The U.S. Justice Department is taking new steps to raise awareness about hate crimes and to help states develop hotlines for reporting bias incidents, as federal prosecutors continue to investigate last weekend’s deadly shooting in Buffalo, New York.
Three top leaders at the DOJ are set to unveil new guidelines and $10 million in new federal grants at an event in Washington on Friday, where they will appear alongside family members of people slain in hate-fueled incidents.
"Throughout our history, and to this day, hate crimes have a singular impact because of the terror and fear they inflict on entire communities," said Attorney General Merrick B. Garland in a statement. "No one in this country should have to fear the threat of hate fueled violence. The Justice Department will continue to use every resource at its disposal to confront unlawful acts of hate, and to hold accountable those who perpetrate them."
The FBI reported a disturbing rise in hate crimes against Black and Asian Americans in 2020, the most recent year for which data is available. The Justice Department has convicted more than 30 defendants on federal hate crime charges since January 2021, but experts said the vast majority of bias crimes go unreported to authorities.
The Biden administration's new action is intended to reach out to people who don't speak English and people who have limited access to the Internet.
The Justice Department's new head of the Office of Access to Justice, Rachel Rossi, had previously coordinated a response to hate crimes in the government and will continue to offer oversight on those issues. Rossi is a former public defender and Capitol Hill aide with deep experience in criminal justice policy issues.
"Equal justice under the law, regardless of wealth or status, is a core principle of our American democracy," said Miriam Krinsky, the leader of the advocacy group Fair and Just Prosecution. "Ms. Rossi's appointment and the reopening of the Access to Justice office are important steps toward living up to that ideal."

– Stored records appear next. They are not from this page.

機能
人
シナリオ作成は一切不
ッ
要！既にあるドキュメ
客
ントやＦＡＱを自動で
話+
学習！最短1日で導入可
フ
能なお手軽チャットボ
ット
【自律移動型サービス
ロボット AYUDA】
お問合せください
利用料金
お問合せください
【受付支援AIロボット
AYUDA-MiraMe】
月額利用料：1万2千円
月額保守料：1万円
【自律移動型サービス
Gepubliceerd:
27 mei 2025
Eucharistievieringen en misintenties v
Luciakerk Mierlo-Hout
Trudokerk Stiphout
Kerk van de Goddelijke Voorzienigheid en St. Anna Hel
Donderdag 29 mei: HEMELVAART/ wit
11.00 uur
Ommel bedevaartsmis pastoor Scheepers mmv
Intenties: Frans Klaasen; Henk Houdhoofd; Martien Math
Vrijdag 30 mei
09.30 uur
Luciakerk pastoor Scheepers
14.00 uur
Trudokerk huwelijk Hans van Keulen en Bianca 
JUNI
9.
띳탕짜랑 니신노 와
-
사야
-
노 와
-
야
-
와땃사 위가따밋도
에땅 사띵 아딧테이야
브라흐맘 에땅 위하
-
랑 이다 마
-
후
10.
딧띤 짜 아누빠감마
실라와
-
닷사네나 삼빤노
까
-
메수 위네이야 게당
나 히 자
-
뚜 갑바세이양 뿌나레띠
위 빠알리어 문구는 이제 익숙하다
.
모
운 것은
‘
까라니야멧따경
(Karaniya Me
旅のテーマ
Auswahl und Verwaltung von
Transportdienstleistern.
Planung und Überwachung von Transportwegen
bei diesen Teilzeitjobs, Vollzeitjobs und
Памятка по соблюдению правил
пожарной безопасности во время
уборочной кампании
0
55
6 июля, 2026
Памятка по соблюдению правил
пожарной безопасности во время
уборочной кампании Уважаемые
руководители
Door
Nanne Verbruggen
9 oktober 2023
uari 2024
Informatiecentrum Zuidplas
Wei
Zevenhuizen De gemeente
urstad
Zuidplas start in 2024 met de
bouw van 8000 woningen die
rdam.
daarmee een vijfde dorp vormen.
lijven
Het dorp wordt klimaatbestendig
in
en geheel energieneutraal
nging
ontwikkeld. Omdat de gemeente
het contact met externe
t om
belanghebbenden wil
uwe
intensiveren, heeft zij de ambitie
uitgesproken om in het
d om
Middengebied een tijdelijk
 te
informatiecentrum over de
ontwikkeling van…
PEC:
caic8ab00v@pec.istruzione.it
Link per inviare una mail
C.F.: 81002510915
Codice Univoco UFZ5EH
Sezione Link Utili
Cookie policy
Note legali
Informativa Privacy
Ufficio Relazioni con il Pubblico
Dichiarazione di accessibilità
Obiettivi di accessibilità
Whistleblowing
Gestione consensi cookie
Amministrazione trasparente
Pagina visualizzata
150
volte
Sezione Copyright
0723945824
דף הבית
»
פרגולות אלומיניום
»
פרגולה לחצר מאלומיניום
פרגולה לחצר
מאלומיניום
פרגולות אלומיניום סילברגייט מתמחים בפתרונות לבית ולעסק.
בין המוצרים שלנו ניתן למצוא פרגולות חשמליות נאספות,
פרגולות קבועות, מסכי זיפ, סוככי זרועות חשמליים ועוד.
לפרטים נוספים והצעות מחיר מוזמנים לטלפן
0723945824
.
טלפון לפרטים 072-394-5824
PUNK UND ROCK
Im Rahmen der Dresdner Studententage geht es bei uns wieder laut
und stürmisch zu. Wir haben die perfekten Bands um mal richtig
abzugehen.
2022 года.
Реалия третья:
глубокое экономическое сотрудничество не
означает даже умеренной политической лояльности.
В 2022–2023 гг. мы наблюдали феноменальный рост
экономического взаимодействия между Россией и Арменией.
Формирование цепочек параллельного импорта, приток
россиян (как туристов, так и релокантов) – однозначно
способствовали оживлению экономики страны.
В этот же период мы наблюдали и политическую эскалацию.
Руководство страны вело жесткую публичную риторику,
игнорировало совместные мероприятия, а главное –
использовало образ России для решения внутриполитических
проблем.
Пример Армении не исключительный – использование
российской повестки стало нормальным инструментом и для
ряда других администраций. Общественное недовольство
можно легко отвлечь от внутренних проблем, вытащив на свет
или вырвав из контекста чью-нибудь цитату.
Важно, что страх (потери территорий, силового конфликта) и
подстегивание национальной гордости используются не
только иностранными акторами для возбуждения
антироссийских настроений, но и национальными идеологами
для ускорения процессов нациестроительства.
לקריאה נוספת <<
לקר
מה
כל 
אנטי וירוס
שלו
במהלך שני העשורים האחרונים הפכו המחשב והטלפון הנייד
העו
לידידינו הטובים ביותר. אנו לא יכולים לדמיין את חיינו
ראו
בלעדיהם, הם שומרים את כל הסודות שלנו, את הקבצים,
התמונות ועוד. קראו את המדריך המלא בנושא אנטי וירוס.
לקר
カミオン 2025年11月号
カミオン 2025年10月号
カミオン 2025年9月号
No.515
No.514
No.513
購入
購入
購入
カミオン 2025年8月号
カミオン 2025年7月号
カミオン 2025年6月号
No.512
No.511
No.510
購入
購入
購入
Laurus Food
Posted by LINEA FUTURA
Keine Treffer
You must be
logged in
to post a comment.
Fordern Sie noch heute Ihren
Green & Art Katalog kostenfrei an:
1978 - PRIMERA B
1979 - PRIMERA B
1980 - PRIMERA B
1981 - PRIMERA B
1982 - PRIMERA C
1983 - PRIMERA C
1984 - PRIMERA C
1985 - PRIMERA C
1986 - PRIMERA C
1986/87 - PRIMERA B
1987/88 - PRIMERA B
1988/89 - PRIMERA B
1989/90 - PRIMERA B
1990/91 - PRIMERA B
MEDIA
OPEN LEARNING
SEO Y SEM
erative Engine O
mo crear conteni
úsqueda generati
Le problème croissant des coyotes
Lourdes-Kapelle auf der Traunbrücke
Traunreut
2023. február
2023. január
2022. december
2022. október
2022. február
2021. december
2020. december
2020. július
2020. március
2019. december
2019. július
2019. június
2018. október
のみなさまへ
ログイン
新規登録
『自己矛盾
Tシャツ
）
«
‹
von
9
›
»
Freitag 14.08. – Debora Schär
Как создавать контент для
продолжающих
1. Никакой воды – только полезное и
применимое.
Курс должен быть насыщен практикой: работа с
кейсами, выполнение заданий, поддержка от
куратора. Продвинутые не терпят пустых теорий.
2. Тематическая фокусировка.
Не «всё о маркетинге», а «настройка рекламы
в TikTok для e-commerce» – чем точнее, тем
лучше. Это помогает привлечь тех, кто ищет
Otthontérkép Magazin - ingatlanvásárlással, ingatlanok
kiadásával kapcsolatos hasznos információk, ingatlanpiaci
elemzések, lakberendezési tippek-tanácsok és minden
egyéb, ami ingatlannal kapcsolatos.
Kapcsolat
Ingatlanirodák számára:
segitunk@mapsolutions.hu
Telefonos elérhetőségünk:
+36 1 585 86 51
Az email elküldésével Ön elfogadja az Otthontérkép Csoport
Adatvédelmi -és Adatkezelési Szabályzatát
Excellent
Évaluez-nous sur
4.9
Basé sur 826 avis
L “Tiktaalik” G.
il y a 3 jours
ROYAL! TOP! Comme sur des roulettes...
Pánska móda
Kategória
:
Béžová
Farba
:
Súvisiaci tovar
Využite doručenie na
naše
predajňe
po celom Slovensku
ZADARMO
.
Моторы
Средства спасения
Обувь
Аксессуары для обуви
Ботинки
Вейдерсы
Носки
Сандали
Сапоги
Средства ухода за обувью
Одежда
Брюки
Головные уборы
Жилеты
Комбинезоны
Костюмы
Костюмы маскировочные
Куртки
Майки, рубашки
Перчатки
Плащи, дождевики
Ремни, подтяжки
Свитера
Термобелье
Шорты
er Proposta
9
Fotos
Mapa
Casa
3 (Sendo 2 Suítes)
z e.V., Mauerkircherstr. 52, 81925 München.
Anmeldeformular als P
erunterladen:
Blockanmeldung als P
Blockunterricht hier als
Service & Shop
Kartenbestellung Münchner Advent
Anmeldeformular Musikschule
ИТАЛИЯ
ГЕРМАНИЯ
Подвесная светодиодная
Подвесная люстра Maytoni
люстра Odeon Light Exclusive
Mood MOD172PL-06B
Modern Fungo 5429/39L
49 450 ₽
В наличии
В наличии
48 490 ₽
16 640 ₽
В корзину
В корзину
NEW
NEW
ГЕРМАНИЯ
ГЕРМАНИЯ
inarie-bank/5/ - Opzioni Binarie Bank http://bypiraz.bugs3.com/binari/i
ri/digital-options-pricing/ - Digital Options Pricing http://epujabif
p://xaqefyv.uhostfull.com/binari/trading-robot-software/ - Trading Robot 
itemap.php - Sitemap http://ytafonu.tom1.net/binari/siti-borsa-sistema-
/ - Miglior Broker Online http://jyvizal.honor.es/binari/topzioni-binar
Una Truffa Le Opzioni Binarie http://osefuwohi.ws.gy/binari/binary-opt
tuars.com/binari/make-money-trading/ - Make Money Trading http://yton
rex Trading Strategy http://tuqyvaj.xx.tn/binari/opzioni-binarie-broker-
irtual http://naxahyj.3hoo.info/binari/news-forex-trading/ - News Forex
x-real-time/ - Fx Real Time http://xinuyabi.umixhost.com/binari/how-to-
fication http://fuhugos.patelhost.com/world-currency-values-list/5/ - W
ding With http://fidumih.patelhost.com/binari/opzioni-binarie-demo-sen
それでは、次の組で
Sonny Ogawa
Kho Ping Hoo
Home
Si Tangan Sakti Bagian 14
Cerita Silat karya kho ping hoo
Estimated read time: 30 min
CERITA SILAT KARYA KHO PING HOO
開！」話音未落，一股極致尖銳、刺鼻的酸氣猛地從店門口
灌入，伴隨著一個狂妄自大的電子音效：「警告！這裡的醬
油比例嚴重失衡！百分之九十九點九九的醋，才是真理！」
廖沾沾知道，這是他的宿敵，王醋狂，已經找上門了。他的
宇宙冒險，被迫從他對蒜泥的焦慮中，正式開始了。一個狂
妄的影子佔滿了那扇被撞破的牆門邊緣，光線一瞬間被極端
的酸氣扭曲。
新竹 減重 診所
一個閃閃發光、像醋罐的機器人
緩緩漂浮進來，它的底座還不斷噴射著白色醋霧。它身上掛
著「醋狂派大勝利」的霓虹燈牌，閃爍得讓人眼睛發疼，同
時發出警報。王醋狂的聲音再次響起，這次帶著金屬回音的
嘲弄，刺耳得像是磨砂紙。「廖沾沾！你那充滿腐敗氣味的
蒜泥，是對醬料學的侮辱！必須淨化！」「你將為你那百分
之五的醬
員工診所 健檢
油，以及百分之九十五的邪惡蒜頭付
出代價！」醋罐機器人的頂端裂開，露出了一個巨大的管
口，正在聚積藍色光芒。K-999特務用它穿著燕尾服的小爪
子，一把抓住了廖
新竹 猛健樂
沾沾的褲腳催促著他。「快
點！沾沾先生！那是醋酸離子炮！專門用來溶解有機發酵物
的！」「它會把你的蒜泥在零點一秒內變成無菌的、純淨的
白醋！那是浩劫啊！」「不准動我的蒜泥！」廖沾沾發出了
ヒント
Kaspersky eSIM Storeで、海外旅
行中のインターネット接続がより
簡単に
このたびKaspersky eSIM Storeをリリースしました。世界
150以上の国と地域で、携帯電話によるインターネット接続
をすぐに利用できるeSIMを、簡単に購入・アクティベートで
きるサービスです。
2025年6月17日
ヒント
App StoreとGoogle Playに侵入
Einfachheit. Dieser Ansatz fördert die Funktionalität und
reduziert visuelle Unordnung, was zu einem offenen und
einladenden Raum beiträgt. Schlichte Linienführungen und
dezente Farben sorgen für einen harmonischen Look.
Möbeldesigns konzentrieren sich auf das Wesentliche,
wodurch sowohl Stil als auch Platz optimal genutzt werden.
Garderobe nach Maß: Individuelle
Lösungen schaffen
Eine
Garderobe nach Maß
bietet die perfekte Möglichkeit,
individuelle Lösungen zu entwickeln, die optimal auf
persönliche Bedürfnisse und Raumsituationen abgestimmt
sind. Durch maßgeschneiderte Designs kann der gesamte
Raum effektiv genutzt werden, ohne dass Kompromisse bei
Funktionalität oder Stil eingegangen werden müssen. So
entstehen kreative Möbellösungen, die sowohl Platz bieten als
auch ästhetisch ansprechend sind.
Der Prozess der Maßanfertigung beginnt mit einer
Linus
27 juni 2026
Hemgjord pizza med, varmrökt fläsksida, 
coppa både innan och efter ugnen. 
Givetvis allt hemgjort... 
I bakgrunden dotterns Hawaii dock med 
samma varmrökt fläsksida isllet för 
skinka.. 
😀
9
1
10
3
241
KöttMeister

Leaders in the civil rights community are pushing the Justice Department and other cabinet agencies to take more aggressive action.
This week, the NAACP released a plan calling on the administration to do more to police social media companies that fail to address hateful and violent content on their sites, and to push Congress to pass gun safety measures. NAACP President Derrick Johnson also urged President Biden to advance a long-awaited executive order on police reform in time for the second anniversary of the death of George Floyd at the hands of former Minneapolis police officer Derek Chauvin next week.
"We're focused on preventing the next attack. We need to act. Democracy and white supremacy cannot coexist, and will never coexist. It's one or the other. We're fighting for democracy," the NAACP's Johnson said.